Whatever Works, worked. To a large extent, this Woody Allen film just happened to be right up my alley with its level of sarcasm, and impressions ranging ranging from relationships, religion and just about everything that life's about under this crazy sun. Having jet-set to Europe with his last few films, Allen returns to New York, and has Larry David star as his mouthpiece, the self-proclaimed genius and know-it-all Boris Yellnikoff, who serves to be our guide through this quirky film with some keen observations and sharp commentary.
Boris, to begin with, is not very well-liked, depending on which side of his fence you're happening to be standing on. Extremely grumpy though full of wit that rolls off his tongue as smoothly as hot knife through butter, we learn why he's so bitter as he breaks the fourth barrier and communicates directly with us, and in a way educates us through his meanness, which also involved bullying school kids at chess, complete with verbal barrage.

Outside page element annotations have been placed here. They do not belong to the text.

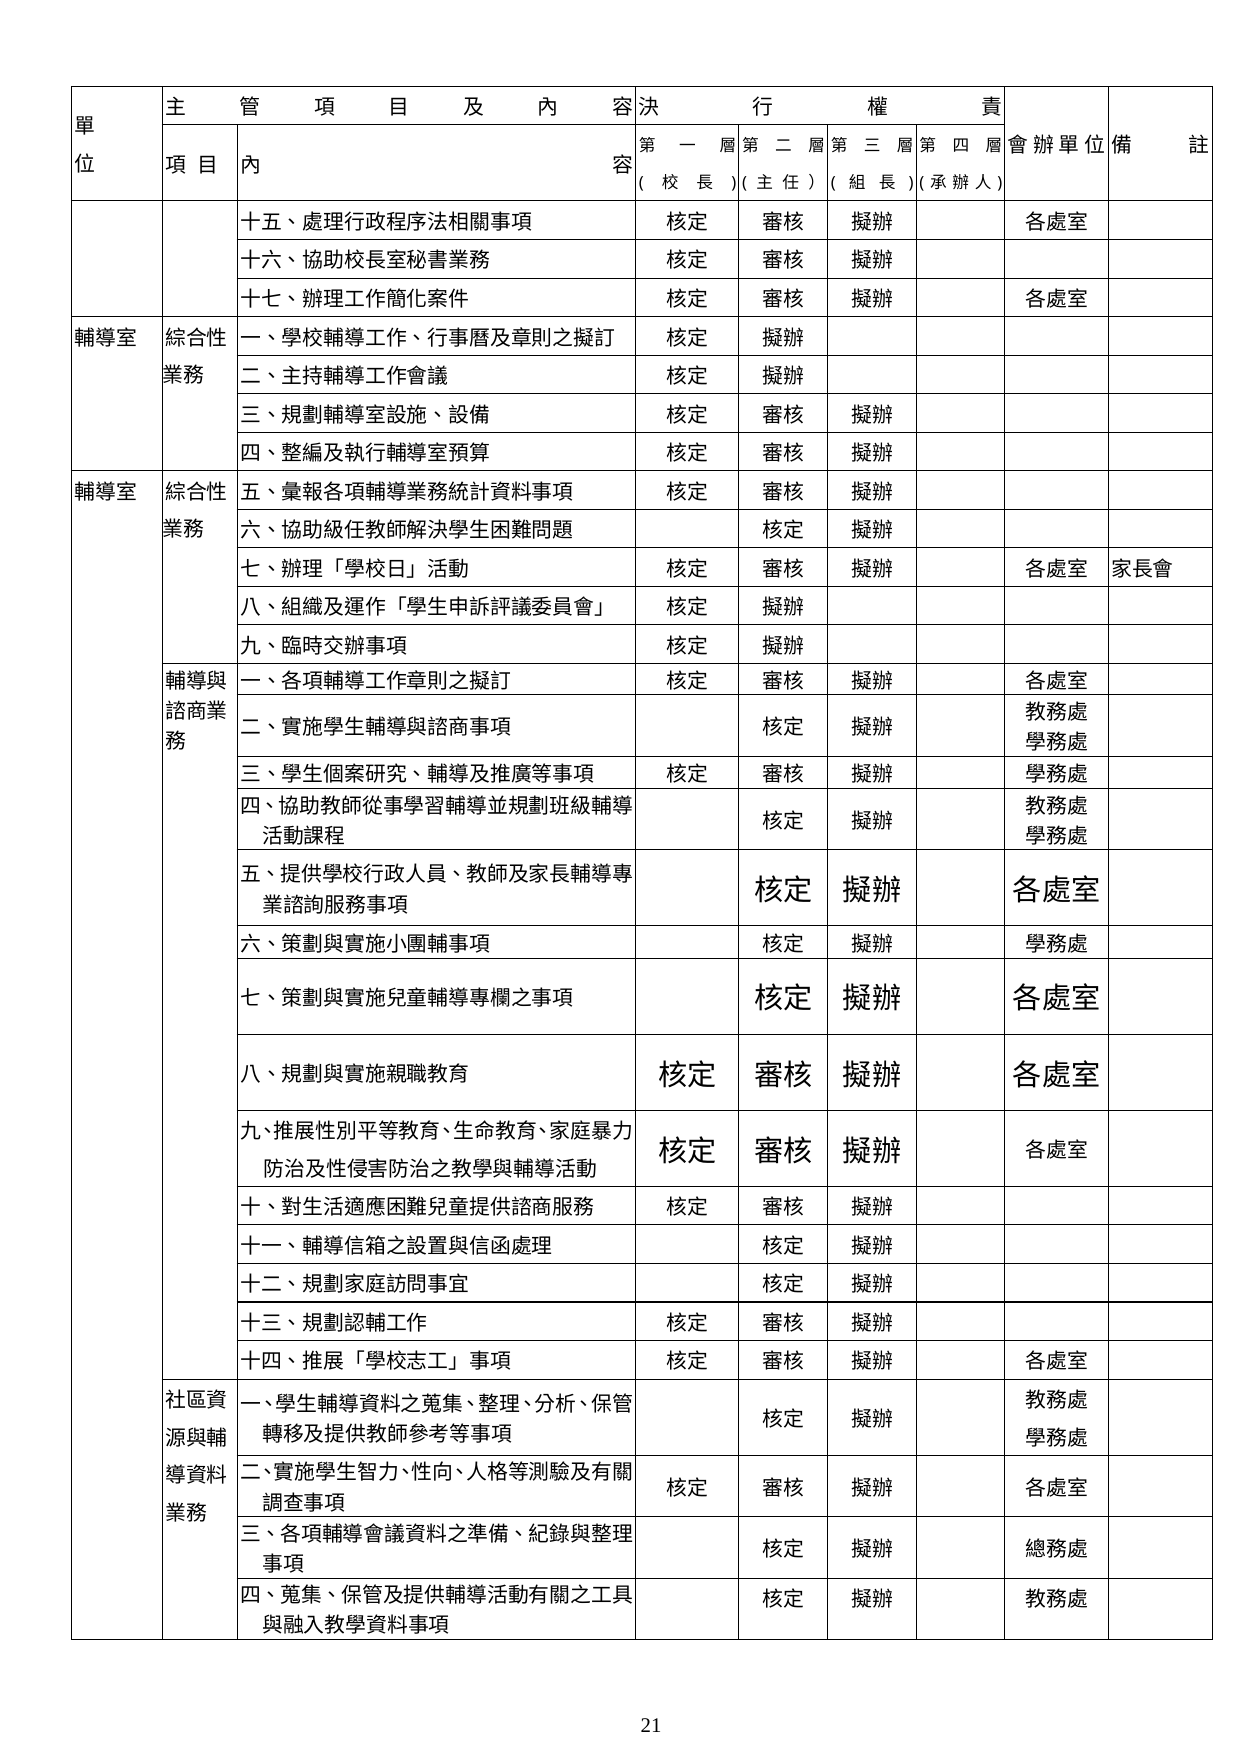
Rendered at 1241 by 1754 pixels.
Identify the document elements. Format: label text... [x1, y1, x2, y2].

table_cell 審核 [739, 201, 827, 239]
table_cell 核定 [636, 1035, 738, 1110]
table_cell 擬辦 [828, 959, 916, 1034]
table_cell 一、學生輔導資料之蒐集、整理、分析、保管轉移及提供教師參考等事項 [238, 1380, 635, 1454]
table_cell 擬辦 [828, 1517, 916, 1577]
table_cell 五、彙報各項輔導業務統計資料事項 [238, 471, 635, 509]
table_cell 核定 [636, 1303, 738, 1340]
table_header 決行權責 [636, 87, 1004, 124]
table_cell 擬辦 [828, 1456, 916, 1516]
table_cell 各處室 [1005, 279, 1108, 316]
table_cell [1109, 625, 1212, 663]
table_cell 擬辦 [828, 1341, 916, 1378]
table_cell 各處室 [1005, 959, 1108, 1034]
table_cell 三、規劃輔導室設施、設備 [238, 394, 635, 432]
table_cell [163, 201, 237, 316]
table_cell 二、主持輔導工作會議 [238, 356, 635, 393]
table_cell [1005, 1264, 1108, 1301]
table_cell 十三、規劃認輔工作 [238, 1303, 635, 1340]
table_cell 核定 [636, 201, 738, 239]
table_cell 擬辦 [828, 471, 916, 509]
table_cell 擬辦 [828, 279, 916, 316]
table_cell 學務處 [1005, 926, 1108, 958]
table_cell 各處室 [1005, 1111, 1108, 1186]
table_cell [917, 1264, 1004, 1301]
table_cell 各處室 [1005, 664, 1108, 694]
table_cell [917, 587, 1004, 624]
table_cell 各處室 [1005, 1035, 1108, 1110]
table_cell 三、各項輔導會議資料之準備、紀錄與整理事項 [238, 1517, 635, 1577]
table_cell 核定 [636, 1187, 738, 1224]
table_header 會辦單位 [1005, 87, 1108, 200]
table_cell [636, 789, 738, 849]
table_cell 十五、處理行政程序法相關事項 [238, 201, 635, 239]
table_cell [917, 240, 1004, 277]
table_cell 核定 [636, 548, 738, 586]
table_cell 核定 [636, 240, 738, 277]
table_cell [1005, 433, 1108, 470]
table_cell 核定 [739, 1264, 827, 1301]
table_cell 擬辦 [828, 757, 916, 788]
table_cell [1109, 1380, 1212, 1454]
table_cell [1005, 317, 1108, 354]
table_cell 輔導室 [72, 471, 162, 1639]
table_cell 核定 [636, 279, 738, 316]
table_cell 擬辦 [828, 1111, 916, 1186]
table_cell 審核 [739, 279, 827, 316]
table_cell 九、推展性別平等教育、生命教育、家庭暴力防治及性侵害防治之教學與輔導活動 [238, 1111, 635, 1186]
table_cell 一、學校輔導工作、行事曆及章則之擬訂 [238, 317, 635, 354]
table_cell [828, 356, 916, 393]
table_cell [917, 317, 1004, 354]
table_cell 教務處 學務處 [1005, 789, 1108, 849]
table_cell 擬辦 [828, 850, 916, 925]
table_cell 擬辦 [739, 625, 827, 663]
table_cell 審核 [739, 1187, 827, 1224]
table_cell 核定 [636, 394, 738, 432]
table_cell [1005, 471, 1108, 509]
table_cell [917, 1517, 1004, 1577]
table_cell 二、實施學生智力、性向、人格等測驗及有關調查事項 [238, 1456, 635, 1516]
table_cell 核定 [739, 926, 827, 958]
table_cell 核定 [739, 1380, 827, 1454]
table_cell 十、對生活適應困難兒童提供諮商服務 [238, 1187, 635, 1224]
table_cell 擬辦 [828, 1035, 916, 1110]
table_cell 審核 [739, 548, 827, 586]
table_cell [917, 279, 1004, 316]
table_cell 十四、推展「學校志工」事項 [238, 1341, 635, 1378]
table_cell 輔導室 [72, 317, 162, 470]
table_cell 審核 [739, 471, 827, 509]
table_cell 擬辦 [828, 394, 916, 432]
table_cell 八、組織及運作「學生申訴評議委員會」 [238, 587, 635, 624]
table_cell [917, 926, 1004, 958]
table_cell 一、各項輔導工作章則之擬訂 [238, 664, 635, 694]
table_cell [1109, 664, 1212, 694]
table_cell 審核 [739, 433, 827, 470]
table_cell [917, 789, 1004, 849]
table_cell [828, 625, 916, 663]
table_cell [1005, 394, 1108, 432]
table_cell [828, 317, 916, 354]
table_cell [1109, 587, 1212, 624]
table_cell [1005, 625, 1108, 663]
table_cell [917, 1035, 1004, 1110]
table_cell 擬辦 [828, 1303, 916, 1340]
table_cell 擬辦 [828, 1579, 916, 1639]
table_cell 教務處 學務處 [1005, 695, 1108, 756]
table_cell 綜合性業務 [163, 471, 237, 663]
table_cell 教務處 [1005, 1579, 1108, 1639]
table_cell 核定 [636, 1341, 738, 1378]
table_cell [917, 471, 1004, 509]
table_cell [1109, 279, 1212, 316]
table_cell 擬辦 [828, 1187, 916, 1224]
table_header 備註 [1109, 87, 1212, 200]
table_cell 四、協助教師從事學習輔導並規劃班級輔導活動課程 [238, 789, 635, 849]
table_cell 核定 [739, 1517, 827, 1577]
table_cell 內容 [238, 125, 635, 200]
table_cell 核定 [739, 695, 827, 756]
table_cell 核定 [739, 789, 827, 849]
table_header 主管項目及內容 [163, 87, 635, 124]
table_cell 七、辦理「學校日」活動 [238, 548, 635, 586]
table_cell 八、規劃與實施親職教育 [238, 1035, 635, 1110]
table_cell 擬辦 [739, 317, 827, 354]
table_cell 核定 [739, 510, 827, 547]
table_cell 審核 [739, 1035, 827, 1110]
table_cell 核定 [739, 959, 827, 1034]
table_cell [636, 926, 738, 958]
table_cell [1109, 510, 1212, 547]
table_cell [1109, 240, 1212, 277]
table_cell 核定 [739, 1579, 827, 1639]
table_cell 審核 [739, 394, 827, 432]
table_cell 擬辦 [828, 664, 916, 694]
table_cell 第一層 (校長) [636, 125, 738, 200]
table_cell [1109, 1111, 1212, 1186]
table_cell [1109, 471, 1212, 509]
table_cell [917, 1380, 1004, 1454]
table_cell 教務處 學務處 [1005, 1380, 1108, 1454]
table_cell 三、學生個案研究、輔導及推廣等事項 [238, 757, 635, 788]
table_cell 擬辦 [828, 789, 916, 849]
table_cell [917, 757, 1004, 788]
table_cell 擬辦 [739, 587, 827, 624]
table_cell 綜合性業務 [163, 317, 237, 470]
table_cell 輔導與諮商業務 [163, 664, 237, 1378]
table_cell 五、提供學校行政人員、教師及家長輔導專業諮詢服務事項 [238, 850, 635, 925]
table_cell 擬辦 [828, 201, 916, 239]
table_cell 核定 [636, 625, 738, 663]
table_cell 擬辦 [739, 356, 827, 393]
table_cell [917, 201, 1004, 239]
table_cell [917, 433, 1004, 470]
table_cell 擬辦 [828, 926, 916, 958]
table_cell [1109, 1579, 1212, 1639]
table_cell 核定 [636, 587, 738, 624]
table_cell 擬辦 [828, 695, 916, 756]
table_cell [1005, 1303, 1108, 1340]
table_cell 十六、協助校長室秘書業務 [238, 240, 635, 277]
table_cell [917, 510, 1004, 547]
table_cell [1005, 356, 1108, 393]
table_cell 核定 [636, 471, 738, 509]
table_cell 擬辦 [828, 1380, 916, 1454]
table_cell [1109, 356, 1212, 393]
table_cell [636, 510, 738, 547]
table_cell [1109, 1517, 1212, 1577]
table_cell [917, 1303, 1004, 1340]
table_cell [1109, 926, 1212, 958]
table_cell [1109, 317, 1212, 354]
table_cell [917, 548, 1004, 586]
table_cell 審核 [739, 757, 827, 788]
table_cell 七、策劃與實施兒童輔導專欄之事項 [238, 959, 635, 1034]
table_cell 擬辦 [828, 433, 916, 470]
table_cell 各處室 [1005, 1456, 1108, 1516]
table_cell [1005, 1225, 1108, 1263]
table_cell [1109, 394, 1212, 432]
table_cell 擬辦 [828, 240, 916, 277]
table_cell [1109, 1187, 1212, 1224]
table_cell 審核 [739, 1456, 827, 1516]
table_cell [917, 625, 1004, 663]
table_cell [917, 959, 1004, 1034]
table_cell 擬辦 [828, 1225, 916, 1263]
table_cell [917, 850, 1004, 925]
table_cell [1109, 1456, 1212, 1516]
table_cell [917, 664, 1004, 694]
table_cell 核定 [739, 850, 827, 925]
table_cell [917, 1225, 1004, 1263]
table_cell [917, 1456, 1004, 1516]
table_cell [917, 1341, 1004, 1378]
table_cell 六、策劃與實施小團輔事項 [238, 926, 635, 958]
table_cell [917, 1187, 1004, 1224]
table_cell [636, 1517, 738, 1577]
table_cell [1109, 850, 1212, 925]
table_cell 核定 [636, 356, 738, 393]
table_cell [1109, 201, 1212, 239]
table_cell [636, 959, 738, 1034]
table_cell [1109, 959, 1212, 1034]
table_cell 審核 [739, 1341, 827, 1378]
table_cell 核定 [636, 1456, 738, 1516]
table_cell [1109, 757, 1212, 788]
table_cell [636, 1225, 738, 1263]
table_cell [828, 587, 916, 624]
table_cell [917, 356, 1004, 393]
table_cell 審核 [739, 1303, 827, 1340]
table_cell [917, 695, 1004, 756]
table_cell 六、協助級任教師解決學生困難問題 [238, 510, 635, 547]
table_cell 審核 [739, 664, 827, 694]
table_cell [917, 1111, 1004, 1186]
table_cell 九、臨時交辦事項 [238, 625, 635, 663]
table_cell 核定 [739, 1225, 827, 1263]
table_cell 擬辦 [828, 510, 916, 547]
table_cell [917, 1579, 1004, 1639]
table_cell [917, 394, 1004, 432]
table_cell [1005, 240, 1108, 277]
table_cell [1109, 1341, 1212, 1378]
table_cell [1109, 1035, 1212, 1110]
table_cell 總務處 [1005, 1517, 1108, 1577]
table_cell [636, 1264, 738, 1301]
table_cell [1109, 433, 1212, 470]
table_cell 項目 [163, 125, 237, 200]
table_cell 核定 [636, 1111, 738, 1186]
table_cell 四、蒐集、保管及提供輔導活動有關之工具與融入教學資料事項 [238, 1579, 635, 1639]
table_cell 擬辦 [828, 548, 916, 586]
table_cell 各處室 [1005, 201, 1108, 239]
table_cell 社區資源與輔導資料業務 [163, 1380, 237, 1639]
table_cell 核定 [636, 317, 738, 354]
table_cell [1109, 789, 1212, 849]
table_cell 審核 [739, 1111, 827, 1186]
table_cell [636, 1380, 738, 1454]
table_cell 擬辦 [828, 1264, 916, 1301]
table_cell [72, 201, 162, 316]
table_cell 十七、辦理工作簡化案件 [238, 279, 635, 316]
table_cell 核定 [636, 433, 738, 470]
table_cell 第二層 (主任） [739, 125, 827, 200]
table_cell [636, 1579, 738, 1639]
table_cell 審核 [739, 240, 827, 277]
table_cell [636, 695, 738, 756]
table_cell 十一、輔導信箱之設置與信函處理 [238, 1225, 635, 1263]
table_cell [1109, 1264, 1212, 1301]
table_header 單 位 [72, 87, 162, 200]
table_cell 十二、規劃家庭訪問事宜 [238, 1264, 635, 1301]
table_cell [1109, 695, 1212, 756]
table_cell 核定 [636, 757, 738, 788]
table_cell 二、實施學生輔導與諮商事項 [238, 695, 635, 756]
table_cell 各處室 [1005, 548, 1108, 586]
table_cell [1005, 1187, 1108, 1224]
table_cell 第四層 (承辦人) [917, 125, 1004, 200]
table_cell [1005, 510, 1108, 547]
table_cell 核定 [636, 664, 738, 694]
table_cell 學務處 [1005, 757, 1108, 788]
table_cell [1005, 587, 1108, 624]
table_cell [1109, 1303, 1212, 1340]
table_cell [636, 850, 738, 925]
table_cell 四、整編及執行輔導室預算 [238, 433, 635, 470]
table_cell 各處室 [1005, 850, 1108, 925]
table_cell [1109, 1225, 1212, 1263]
table_cell 家長會 [1109, 548, 1212, 586]
table_cell 第三層 (組長) [828, 125, 916, 200]
table_cell 各處室 [1005, 1341, 1108, 1378]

His less than complete, unsatisfactory life of loneliness gets interrupted when Evan Rachel Wood's Melodie St. Ann Celestine (what a mouthful!), a beauty queen down from the South, comes gatecrashing into his home. One can smell instant romance in the air despite plenty of obvious obstacles, for starters their age, but between these two characters, Allen's creative banter for them became the highlight, and you can't help but to chuckle at one's intellectual superiority over the other, as Wood really hammed it up as the bimbo with a heart of gold.
An old man with a nubile young blonde makes for perfect comedic fodder, but Allen pours on more quirky characters, especially with Patricia Clarkson's Marietta, Melodie's mom steeped in traditional values, being brought about town and given an eye opener to what's more than life than bending over an oven in the kitchen, or religion even. Her appearance and transformation too cast doubts into Boris' and Melodie's relationship, especially since she's very disapproving just because her daughter's looks is more compatible to hot hunks like Randy James (Henry Cavill).
The dialogue in the film is undeniable the highlight and the best of what this film is about, though Allen over-indulged himself with the addition of yet another character, Melodie's dad John (Ed Begley Jr) late into the game, just so as to become all inclusive in his exploration and address of modern liberal relationships, the kind that will raise an eyebrow, which you can see coming from a mile away.
But the best advice dished out by Boris, to someone in mid-life, would be the titular Whatever Works. It's Carpe Diem in a way, though it comes with a tone of resignation that one shouldn't be too choosy, too fussy, and basically to go with the flow and accept what life, change and fate decide to dish up and throw at you, to take things in stride. It isn't Woody Allen's finest, but it sure does have its moments as it served to entertain, enlighten, and remind.